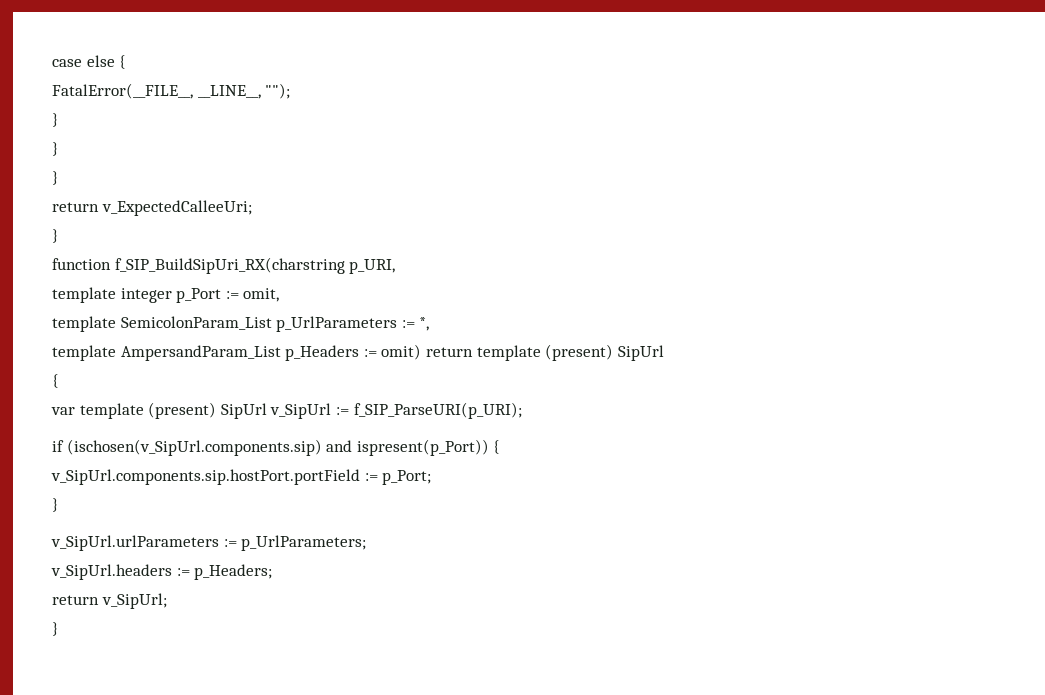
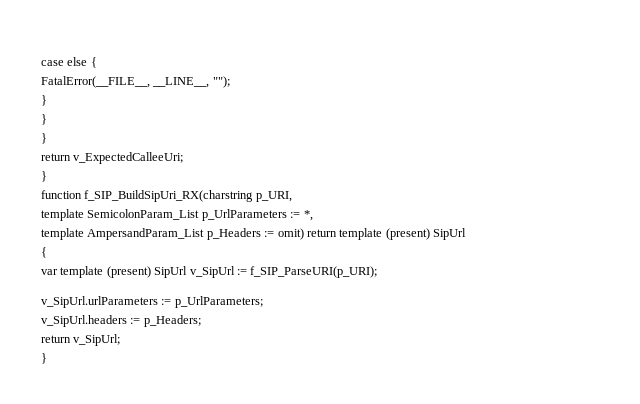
[52,287,280,303] // template integer p_Port := omit, -> (292, 196) none
[52,439,501,456] [51,469,432,485] [52,498,59,512] // if (ischosen(v_SipUrl.components.sip) and ispresent(p_Port)) { // v_SipUrl.components.sip.hostPort.portField := p_Port; // } -> (378, 272) none

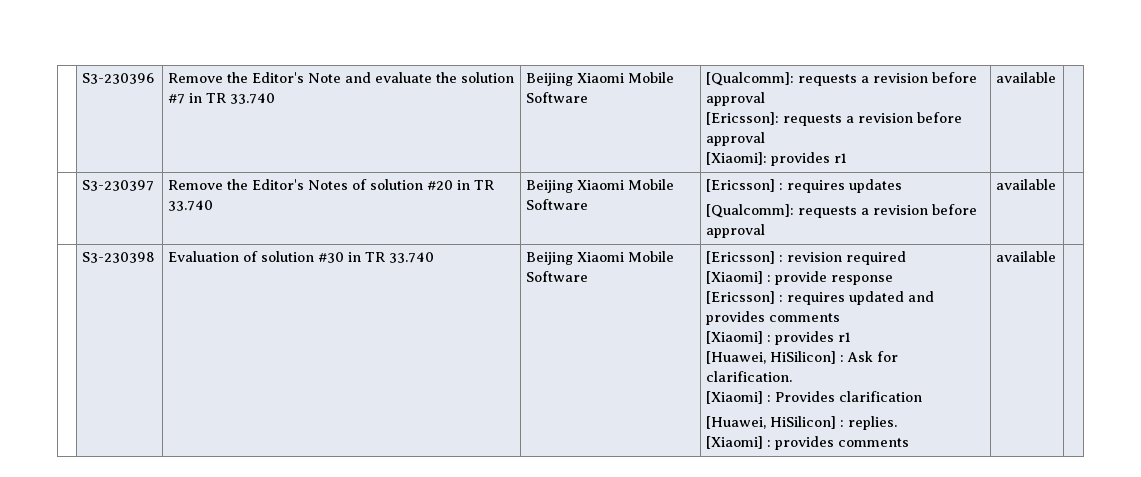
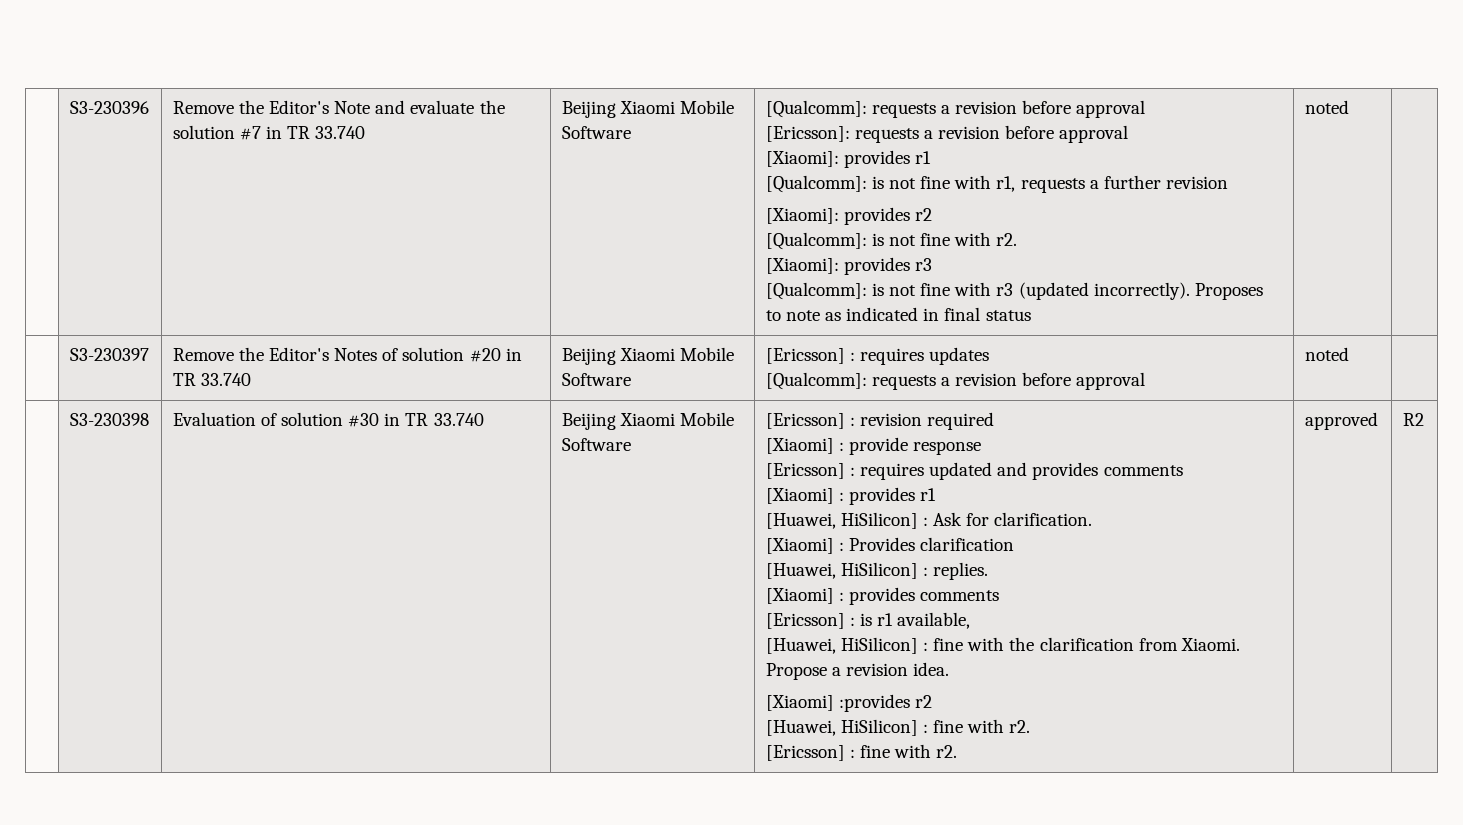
[996,72,1057,83] | available -> [765,175,1228,193] [765,207,933,225] [765,232,1018,250] [765,257,933,275] [765,282,1263,300] [765,307,1031,321] [1304,100,1349,114] // [Qualcomm]: is not fine with r1, requests a further revision // [Xiaomi]: provides r2 // [Qualcomm]: is not fine with r2. // [Xiaomi]: provides r3 // [Qualcomm]: is not fine with r3 (updated incorrectly). Proposes to note as indicated in final status | noted
[996,179,1057,190] available -> [1304,347,1349,361] noted
[996,251,1057,262] | available | -> [765,612,971,629] [765,637,1240,654] [765,662,950,680] [765,694,933,712] [765,719,1031,736] [765,744,958,761] [1304,412,1378,430] [1402,413,1424,426] // [Ericsson] : is r1 available, // [Huawei, HiSilicon] : fine with the clarification from Xiaomi. Propose a revision idea. // [Xiaomi] :provides r2 // [Huawei, HiSilicon] : fine with r2. // [Ericsson] : fine with r2. | approved | R2

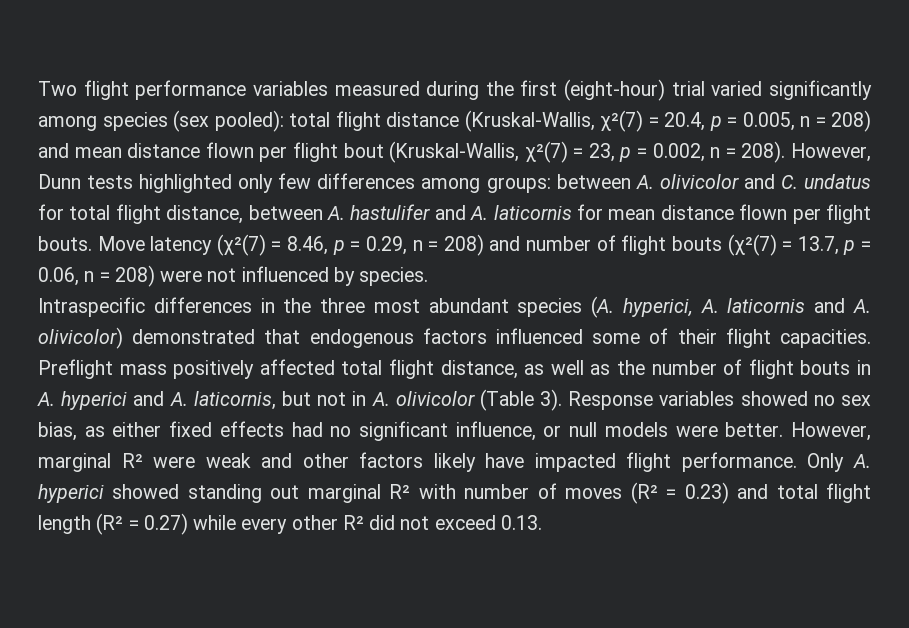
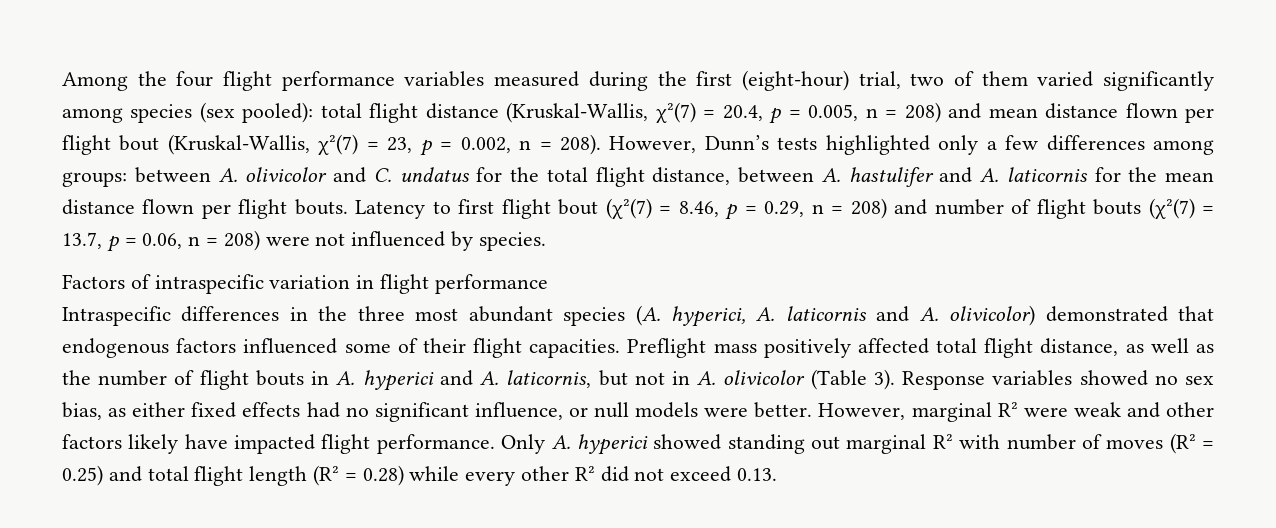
[38,81,77,96] Two -> [62,71,214,91] Among the four
[671,81,705,96] trial -> [858,71,1028,89] trial, two of them
[38,174,81,189] Dunn -> [704,135,769,151] Dunn’s
(274, 183) none -> [986,141,997,150] a
(64, 212) none -> [510,167,539,182] the
(603, 212) none -> [1128,167,1158,182] the
[97,236,213,255] Move latency -> [355,199,599,219] Latency to first flight bout
(429, 276) none -> [62,274,548,294] // Factors of intraspecific variation in flight performance
[684,482,729,504] 0.23) -> [62,465,103,486] 0.25)
[143,513,188,535] 0.27) -> [362,465,404,486] 0.28)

---------------

> _Problem to solve_:
Beginning at the line that holds "[97,236,213,255] Move latency", reproduce each line of the records above down to and including the last one.

> _Answer section_:
[97,236,213,255] Move latency -> [355,199,599,219] Latency to first flight bout
(429, 276) none -> [62,274,548,294] // Factors of intraspecific variation in flight performance
[684,482,729,504] 0.23) -> [62,465,103,486] 0.25)
[143,513,188,535] 0.27) -> [362,465,404,486] 0.28)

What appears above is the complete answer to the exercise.